* _Text block_:
....

I'll get to a BB one of these days. That Toshiba was unbelievable. And anyone that reads my posts knows how I feel about Toshiba anything. We should wait until there is content available and the prices drop on the 4K sets, I think. I really think 4K is gonna take off.

Rich


----------



## Jason Whiddon (Aug 17, 2006)

My concern as well being a plasma owner, but Im actively looking because of all the sets bringing back full array local dimming this year. The Vizio "R" series with 384 zones looks to put the big boys on their heals in the 65" price range. The XBR's are outstanding, but pricey. Toshiba has UHD full array models as well. 

Im going to be watching closely over the next 6 months to see if I can find a 65" HDMI 2.0 UHD set. The 4K blu-ray discs and players are set to go by years end so we should see then next year at CES, the BDA just needs to agree on a codec.


----------



## Davenlr (Sep 16, 2006)

Since I cant afford a 4K at the moment, I jumped on one of the last of Panasonics plasma sets 55ST60. Hopefully, by the time I am ready for my next set, the 4K's will be reasonably priced with plenty of content. After having LCD for years, and now seeing how much better this plasma looks, the 4K set would have to have local dimming. I just could not go back to washed out blacks again after having this plasma tv.


----------



## Rockaway1836 (Sep 26, 2007)

Jason Whiddon said:


> My concern as well being a plasma owner, but Im actively looking because of all the sets bringing back full array local dimming this year. The Vizio "R" series with 384 zones looks to put the big boys on their heals in the 65" price range. The XBR's are outstanding, but pricey. Toshiba has UHD full array models as well.
> 
> Im going to be watching closely over the next 6 months to see if I can find a 65" HDMI 2.0 UHD set. The 4K blu-ray discs and players are set to go by years end so we should see then next year at CES, the BDA just needs to agree on a codec.


The Vizio R series looks as if it's going to kick some serious butt !! I just hope it actually comes to market. Since is the past they have been known to announce things that never came out. Their P series also looks quite good, and should help prices drop big time across the board.

The Sonys got the upgrade to HDMI 2.0 a couple of weeks ago. Now that we have it, we just need something plug in to it. There is a great deal of confusion with 2013 Sony owners, as to if we are going to be able to view the 4k offerings from Netflix. There is talk that we may have to upgrade the media player. No one seems to know if the old one can handle the new codecs., and at Sony's own community page, no moderator has answered the question.


----------



## Rockaway1836 (Sep 26, 2007)

Davenlr said:


> Since I cant afford a 4K at the moment, I jumped on one of the last of Panasonics plasma sets 55ST60. Hopefully, by the time I am ready for my next set, the 4K's will be reasonably priced with plenty of content. After having LCD for years, and now seeing how much better this plasma looks, the 4K set would have to have local dimming. I just could not go back to washed out blacks again after having this plasma tv.


From what I have read, the ST60 is a fine set. Enjoy.


----------



## Jason Whiddon (Aug 17, 2006)

....

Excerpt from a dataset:
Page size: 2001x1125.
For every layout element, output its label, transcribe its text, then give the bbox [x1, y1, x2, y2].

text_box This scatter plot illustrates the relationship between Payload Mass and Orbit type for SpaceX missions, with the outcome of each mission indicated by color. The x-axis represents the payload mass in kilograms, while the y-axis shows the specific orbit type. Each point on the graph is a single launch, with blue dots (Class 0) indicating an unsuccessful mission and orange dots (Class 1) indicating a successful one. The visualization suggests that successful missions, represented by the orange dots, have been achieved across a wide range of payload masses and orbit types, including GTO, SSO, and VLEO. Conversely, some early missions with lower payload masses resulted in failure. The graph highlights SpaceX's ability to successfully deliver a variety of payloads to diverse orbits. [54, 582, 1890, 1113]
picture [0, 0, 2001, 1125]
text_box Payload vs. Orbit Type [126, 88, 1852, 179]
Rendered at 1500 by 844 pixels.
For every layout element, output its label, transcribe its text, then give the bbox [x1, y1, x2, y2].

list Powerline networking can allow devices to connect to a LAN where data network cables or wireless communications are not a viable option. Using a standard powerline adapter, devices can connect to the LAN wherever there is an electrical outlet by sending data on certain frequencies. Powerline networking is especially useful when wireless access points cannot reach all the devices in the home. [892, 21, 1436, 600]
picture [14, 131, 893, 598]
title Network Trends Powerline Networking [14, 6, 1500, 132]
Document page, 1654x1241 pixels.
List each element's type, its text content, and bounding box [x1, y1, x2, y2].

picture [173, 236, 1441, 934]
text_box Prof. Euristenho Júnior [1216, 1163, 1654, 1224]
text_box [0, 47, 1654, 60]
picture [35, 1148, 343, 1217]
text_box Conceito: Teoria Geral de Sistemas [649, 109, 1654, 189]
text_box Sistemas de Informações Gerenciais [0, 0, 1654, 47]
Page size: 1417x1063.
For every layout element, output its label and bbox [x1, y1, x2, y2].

....

* _Exercise requirements_:
#1 List every television maker named in the forum thread.
#2 Answer these questions using the forum thread:
(a) How many zones does the Vizio "R" series have?
(b) Which Panasonic plasma model did Davenlr buy?
(c) What does the BDA still need to agree on?
These rows have nothing to do with the forum thread.

* _Answers for the tasks_:
#1 Toshiba, Vizio, Sony, Panasonic

#2
(a) 384
(b) The 55ST60
(c) A codec